10月25日トニー&トニー②
「あんた話したわけ?」
「聞かれたらそりゃ話すしかないでしょう?一応、先輩だし。向こうさんの方が俺よりも強いだろうし」
もうちょっと警戒しろ、という目でかなえは湯人を睨むが、湯人にしてもこれは不本意だ。何よりすでに彼女のゲートユニットが自分のゲートユニットについて少し話していたようだし、隠し事をしてもロクな事にならない、と湯人の対して役に立たない勘が告げていた。

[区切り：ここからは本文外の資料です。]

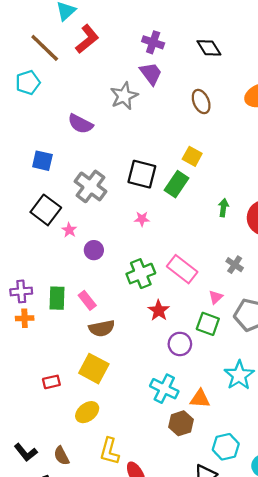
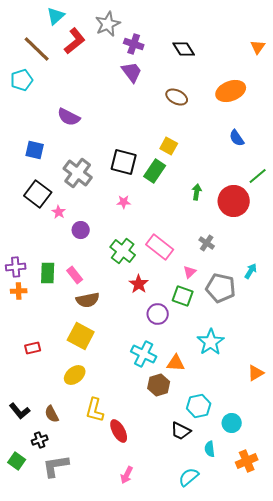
gray star: (124, 96) -> (108, 24), moved
brown ellipse: (201, 102) -> (177, 97), turned -40
green cross: (141, 274) -> (123, 251), turned -30
red rectangle: (51, 382) -> (33, 348), moved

「ちなみにその見返り、として釣り合うかわからないけど一応私のゲートユニットも見せてあげる。――これが私のゲートユニット、龍皇術師ドォル・リシュナ」
湯人とかなえが反目し合う中、我関せずとばかりに彩音はポケットからカードプロテクターを取り出す。二人の視線はすぐさま、そのカードへと集まった。当然だ。なぜなら一度戦ったかなえにしても彩音のゲートユニットを見るのは初めてだからだ。
そのカードは金色に縁取りされており、見るからに豪奢なイラストが描かれている。描かれているのは七対の紅色の瞳のドラゴン。まるでうずまきを思わせるその見た目はどこかおぞましさを感じさせる奇怪なドラゴンだ。
体中がところどころねじれ、さらにそれは不定形な黒い霧を羽状にして展開していた。透けた腹のの中には無数の暴風が吹き荒れ、触れている大地が粉々に砕ける描写がされている。キリキリと武け狂う嵐の牙を持ち、醜悪な笑みを浮かべるその姿はまさしく怪物だ。
所属軍団は『夢幻魔術学院』、種族はエンシェントドラゴン。惑星アクセスにおいてドラゴンという種族は最高峰の存在であり、ただひとつ存在するだけで天変地異を起こし、肉体を保たない精神生命体のようなものだ。
なかでもエンシェントドラゴンは最上位一歩手前の存在だ。最上位の階級であるロストに至るまであと数千年というところまできているほぼ最強に近いドラゴンだ。当然、その能力は他の種族の同レベルのユニットとは比べるまでもない。
なによりドォル・リシュナのレベルは5。シルバーユニットの中での最上位カードであり、多くあるゲートユニットの中でも稀なカードだ。未知の軍団である湯人の『八咫烏』でさえレベル4のヤギョウガラスだ。湯人やかなえは息を呑み、得意げに彩音はほどよく隆起している胸を張った。
「レベル5のゲートユニット?なにそれ。しかも強そう。やっぱあんたおかしいんじゃない?」
かなえの疑問は当然のものだ。普通に考えて彩音の持っているカードはおかしい。ドォル・リシュナ以外は市販のものとはいえ、グラガナッツォなどは市販価格にして万になる限定カードだ。それ以外にも彼女のデッキに入っているカードの多くは大会などでも普通に使われているカードだ。
「ふっふっふ。これがおねぇさんの力だよ。なにより私はお金持ちだからね。グラガナッツォは元から持っていたけど、それ以外はざっと買ったのだよ!」
ふはははは、と声高らかに笑う彩音は初めて自身の心からの感情を吐露していた。そんな彩音を見て、一瞬ではあったが湯人は好感を持てた。だがそれはあくまで一瞬だ。すぐに彩音の危険性を湯人は考えた。
「で?ほら、湯人君も出し給えよ。キミのゲートユニットをさ」
「え?ああ、はい」
しかしその思考は彩音の声で中断された。彼女に急かされ、湯人はヤギョウガラスの入ったカードプロテクターを取り出した。
『お初にお目にかかる我はこの男のゲートユニット、ヤギョウガラスだ。そちらは……なるほど。久しいなドォル・リシュナ。かれこれ千年ぶりか?』
『千年程度、この僕には大した時間ではないさ。不思議なのはなぜ貴様がそのわずか千年の間に復活を果たしているか、だ。どういうわけだ?』
対峙するなり二体のゲートユニットは剣呑な雰囲気を醸し出し始めた。特にドォル・リシュナは敵意にも似た感情をその心の中から溢れさせていた。当然、三人の脳には彼らの会話の声が流れ込んでくるし、彩音にいたってはドォル・リシュナの怒りの感情が流れ込んできていた。
「え、なに?どういうこと?ねぇ、ミリぽんどういうこと?」
わけがわからない、とかなえはアミリュナに助けを求めようとするがその彼女を彩音は制した。
「ちょっと待って。今、ここでカードに話しけてたら怪しまれるよ。キミはそんなことも理解できないわけ?」
「じゃぁどうすんのさ?あたし、人の表情なんて読めないんだけど」
ムッとして聞き返すかなえに彩音は微笑を浮かべて答える。